All of those 1 and 2 star reviews about this movie? BELIEVE THEM. HEED THEM. This movie really is that bad.
The direction, the plot, the editing, the acting... all are abysmally bad. As is the case with most low-budget horror movies, the are gaping plot holes. The story revolves around a debate team on the way to a national level competition. They're supposed to travel in a Class A RV, but the company that contracted the transportation is run by a shyster, and he shows up in a marginally renovated school bus.
Along the way to the national meet, the group stops to eat. While they're in the restaurant, some invisible entity boards the bus and rifles through everyone's belongings, making a mess. The shyster bus driver blames the character, Carlos, for leaving the door to the bus open, even though the driver was the last one off of the bus.
Everyone else joins in and plays the blame game with Carlos, even though he was with everyone the entire time that they were in the restaurant. He went from table to table annoying all of the others. Everyone saw him in the restaurant. No one saw him leave at any point. He has literally a dozem alibis who can attest to his whereabouts when the bus was vandalized... and everyone blames him anyway.

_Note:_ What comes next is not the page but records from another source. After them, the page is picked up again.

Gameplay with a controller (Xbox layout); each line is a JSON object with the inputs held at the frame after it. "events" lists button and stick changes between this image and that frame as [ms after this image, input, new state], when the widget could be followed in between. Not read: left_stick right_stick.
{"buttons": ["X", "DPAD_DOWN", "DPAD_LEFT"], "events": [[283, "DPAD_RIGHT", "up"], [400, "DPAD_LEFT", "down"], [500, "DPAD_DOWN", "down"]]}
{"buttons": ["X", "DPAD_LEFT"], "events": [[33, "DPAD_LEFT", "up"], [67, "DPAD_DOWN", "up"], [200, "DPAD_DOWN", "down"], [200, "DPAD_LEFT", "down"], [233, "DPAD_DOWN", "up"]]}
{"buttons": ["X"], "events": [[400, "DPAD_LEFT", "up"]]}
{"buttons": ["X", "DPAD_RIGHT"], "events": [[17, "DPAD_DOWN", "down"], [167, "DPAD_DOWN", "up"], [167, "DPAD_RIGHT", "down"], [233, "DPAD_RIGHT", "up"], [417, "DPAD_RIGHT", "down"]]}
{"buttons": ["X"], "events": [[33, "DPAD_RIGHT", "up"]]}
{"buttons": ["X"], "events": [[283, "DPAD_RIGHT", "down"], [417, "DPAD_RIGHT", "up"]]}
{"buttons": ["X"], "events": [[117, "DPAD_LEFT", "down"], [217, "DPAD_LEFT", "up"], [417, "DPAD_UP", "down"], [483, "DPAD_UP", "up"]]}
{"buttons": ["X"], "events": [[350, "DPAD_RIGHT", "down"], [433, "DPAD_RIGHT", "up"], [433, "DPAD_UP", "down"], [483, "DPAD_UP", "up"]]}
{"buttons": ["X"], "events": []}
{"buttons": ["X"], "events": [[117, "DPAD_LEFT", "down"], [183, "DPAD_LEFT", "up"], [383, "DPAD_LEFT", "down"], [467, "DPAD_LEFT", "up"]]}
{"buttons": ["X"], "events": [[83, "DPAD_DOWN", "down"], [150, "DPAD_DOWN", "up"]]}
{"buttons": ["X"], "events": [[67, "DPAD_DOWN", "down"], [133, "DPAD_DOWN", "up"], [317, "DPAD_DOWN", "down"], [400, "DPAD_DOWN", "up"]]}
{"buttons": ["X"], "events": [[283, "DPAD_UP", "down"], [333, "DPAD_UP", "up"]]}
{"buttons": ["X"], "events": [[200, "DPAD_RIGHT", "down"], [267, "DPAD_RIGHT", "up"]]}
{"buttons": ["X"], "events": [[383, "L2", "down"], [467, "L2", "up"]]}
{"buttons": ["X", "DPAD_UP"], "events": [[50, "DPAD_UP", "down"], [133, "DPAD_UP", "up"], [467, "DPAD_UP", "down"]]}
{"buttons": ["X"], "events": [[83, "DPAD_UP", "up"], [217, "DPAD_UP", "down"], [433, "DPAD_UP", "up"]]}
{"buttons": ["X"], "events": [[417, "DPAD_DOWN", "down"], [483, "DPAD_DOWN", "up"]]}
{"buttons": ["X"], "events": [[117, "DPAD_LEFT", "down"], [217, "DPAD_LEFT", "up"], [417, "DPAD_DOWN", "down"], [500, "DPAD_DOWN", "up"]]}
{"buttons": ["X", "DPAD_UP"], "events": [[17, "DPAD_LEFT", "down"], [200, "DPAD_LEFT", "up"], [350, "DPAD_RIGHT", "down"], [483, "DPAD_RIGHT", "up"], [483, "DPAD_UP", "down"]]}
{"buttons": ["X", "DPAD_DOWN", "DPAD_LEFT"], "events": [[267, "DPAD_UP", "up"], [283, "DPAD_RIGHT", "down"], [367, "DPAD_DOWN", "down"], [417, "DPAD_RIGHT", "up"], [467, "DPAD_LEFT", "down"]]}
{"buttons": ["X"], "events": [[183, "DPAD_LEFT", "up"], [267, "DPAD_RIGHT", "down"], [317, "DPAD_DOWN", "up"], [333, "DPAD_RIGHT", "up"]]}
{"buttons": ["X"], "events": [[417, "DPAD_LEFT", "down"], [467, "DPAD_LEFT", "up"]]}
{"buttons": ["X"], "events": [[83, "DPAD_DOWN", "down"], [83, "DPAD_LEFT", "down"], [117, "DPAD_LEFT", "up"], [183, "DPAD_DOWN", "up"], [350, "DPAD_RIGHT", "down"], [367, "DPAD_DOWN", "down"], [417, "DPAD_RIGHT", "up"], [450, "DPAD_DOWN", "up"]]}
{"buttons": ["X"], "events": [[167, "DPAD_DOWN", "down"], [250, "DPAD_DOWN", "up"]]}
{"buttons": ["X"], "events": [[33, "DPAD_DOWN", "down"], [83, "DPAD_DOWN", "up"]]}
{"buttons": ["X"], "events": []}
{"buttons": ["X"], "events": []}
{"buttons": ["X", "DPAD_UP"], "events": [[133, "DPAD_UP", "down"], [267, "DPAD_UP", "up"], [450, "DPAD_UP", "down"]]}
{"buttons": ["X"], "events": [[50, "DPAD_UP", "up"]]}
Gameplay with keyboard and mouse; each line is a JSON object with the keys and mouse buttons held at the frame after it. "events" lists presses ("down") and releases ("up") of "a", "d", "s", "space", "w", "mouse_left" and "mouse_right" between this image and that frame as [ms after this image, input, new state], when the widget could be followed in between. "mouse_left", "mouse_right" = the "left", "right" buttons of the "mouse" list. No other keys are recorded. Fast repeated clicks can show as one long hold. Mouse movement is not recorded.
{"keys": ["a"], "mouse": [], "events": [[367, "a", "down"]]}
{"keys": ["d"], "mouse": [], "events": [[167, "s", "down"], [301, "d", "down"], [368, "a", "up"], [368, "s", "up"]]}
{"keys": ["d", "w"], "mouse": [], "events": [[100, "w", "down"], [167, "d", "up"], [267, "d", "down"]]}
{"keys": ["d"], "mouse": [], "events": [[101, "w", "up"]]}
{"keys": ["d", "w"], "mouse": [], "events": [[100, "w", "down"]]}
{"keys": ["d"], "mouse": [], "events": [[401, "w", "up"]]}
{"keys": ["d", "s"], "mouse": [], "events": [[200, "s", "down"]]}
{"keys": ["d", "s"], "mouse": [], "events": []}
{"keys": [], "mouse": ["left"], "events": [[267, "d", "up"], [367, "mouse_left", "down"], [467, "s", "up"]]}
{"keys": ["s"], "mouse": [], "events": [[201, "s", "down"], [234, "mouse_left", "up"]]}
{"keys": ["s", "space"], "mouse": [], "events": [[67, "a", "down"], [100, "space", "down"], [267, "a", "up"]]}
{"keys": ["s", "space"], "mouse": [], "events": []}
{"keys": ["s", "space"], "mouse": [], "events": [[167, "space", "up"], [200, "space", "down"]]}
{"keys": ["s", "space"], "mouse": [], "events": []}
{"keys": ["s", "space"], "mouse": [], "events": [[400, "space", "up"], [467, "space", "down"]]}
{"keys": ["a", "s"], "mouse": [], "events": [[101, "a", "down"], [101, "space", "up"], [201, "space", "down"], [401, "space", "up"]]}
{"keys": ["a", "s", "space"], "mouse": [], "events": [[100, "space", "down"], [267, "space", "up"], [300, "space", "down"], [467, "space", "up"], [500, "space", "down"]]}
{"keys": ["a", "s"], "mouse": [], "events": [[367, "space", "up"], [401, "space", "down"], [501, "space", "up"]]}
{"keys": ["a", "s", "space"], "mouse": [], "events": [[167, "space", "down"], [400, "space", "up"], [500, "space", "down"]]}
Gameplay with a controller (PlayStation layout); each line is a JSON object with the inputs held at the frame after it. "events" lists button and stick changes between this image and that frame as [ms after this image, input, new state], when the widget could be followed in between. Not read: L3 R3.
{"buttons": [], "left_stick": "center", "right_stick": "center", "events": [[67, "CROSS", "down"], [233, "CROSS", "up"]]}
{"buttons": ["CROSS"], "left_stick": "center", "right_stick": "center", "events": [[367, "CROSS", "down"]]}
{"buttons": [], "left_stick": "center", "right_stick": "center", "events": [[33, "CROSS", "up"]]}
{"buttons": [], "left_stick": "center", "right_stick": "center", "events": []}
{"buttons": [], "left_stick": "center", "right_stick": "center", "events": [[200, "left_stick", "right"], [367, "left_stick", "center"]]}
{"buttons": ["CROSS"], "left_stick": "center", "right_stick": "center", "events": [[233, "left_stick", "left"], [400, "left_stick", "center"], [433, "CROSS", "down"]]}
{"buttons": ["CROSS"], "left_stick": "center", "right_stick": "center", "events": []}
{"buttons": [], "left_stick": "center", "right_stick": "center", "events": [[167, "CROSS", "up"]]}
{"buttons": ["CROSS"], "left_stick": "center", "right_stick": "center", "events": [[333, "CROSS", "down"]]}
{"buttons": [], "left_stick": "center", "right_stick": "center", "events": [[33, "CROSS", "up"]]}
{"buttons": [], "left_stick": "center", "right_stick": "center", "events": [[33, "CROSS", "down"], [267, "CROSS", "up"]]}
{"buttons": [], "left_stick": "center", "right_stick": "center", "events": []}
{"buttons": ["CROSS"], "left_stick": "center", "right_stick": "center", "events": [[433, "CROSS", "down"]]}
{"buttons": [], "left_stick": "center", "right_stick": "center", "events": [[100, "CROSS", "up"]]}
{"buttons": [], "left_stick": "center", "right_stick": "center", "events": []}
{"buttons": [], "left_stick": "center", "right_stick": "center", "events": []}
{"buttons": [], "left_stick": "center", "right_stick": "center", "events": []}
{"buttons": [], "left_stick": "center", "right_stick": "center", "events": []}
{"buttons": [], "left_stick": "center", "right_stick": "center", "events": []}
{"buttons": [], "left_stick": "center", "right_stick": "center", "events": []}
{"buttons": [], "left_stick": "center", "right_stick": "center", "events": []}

Perhaps this is due to the fact that Carlos is arguably the most annoying, biggest dork in the history of cinema. Carlos is that little dweeb that thinks that he's endlessly charming and irresistibly cute, but he's an uncharismatic cretin. He's the alternate member of the debate team, and oh yes, he's an amateur ventriloquist... a very, very, very bad ventriloquist.
Then there's the girl who looks to be all of 19 years old, but who somehow did two tours of duty in Iran as a soldier before attending college and joining the debate team. When did she enlist, when she was 12? She was in the Army, and attests to this by cheerfully exclaiming "Semper fi!", which is a Marine Corps credo, not the Army's.
The movie jumps back and forth in flashbacks specific to each character, foreshadowing of things to come. At one point in the movie, the bus driver hits something invisible with the bus, and when he investigates, he finds some sort of slime or ectoplasm all over the front of the bus. He touches it, and cuts himself in the process. That's right, he cuts his hand on slime, and we all know how razor-sharp that slimy goop can be.
Then we have the poor man's Mulder and Scully, local detectives who fear that the government is going to step in and quash the investigation into what happened to the missing people who were on the bus.
As for the trip, it somehow takes two full days to drive from Key West, Florida, to Birmingham, Alabama. Two full days. Recently, I drove from Detroit, Michigan, to Venice, Florida in a little over 19 hours. Not two days, 19 hours.
As this two days tour rolls on, the bus is plagued by increasingly violent attacks. After one such attack, they hear on the bus's CB radio that a nearby RV is under attack by some mysterious entity... and it's all downhill from there. This movie is galactically beyond awful, the true mystery is how it was ever made to begin with.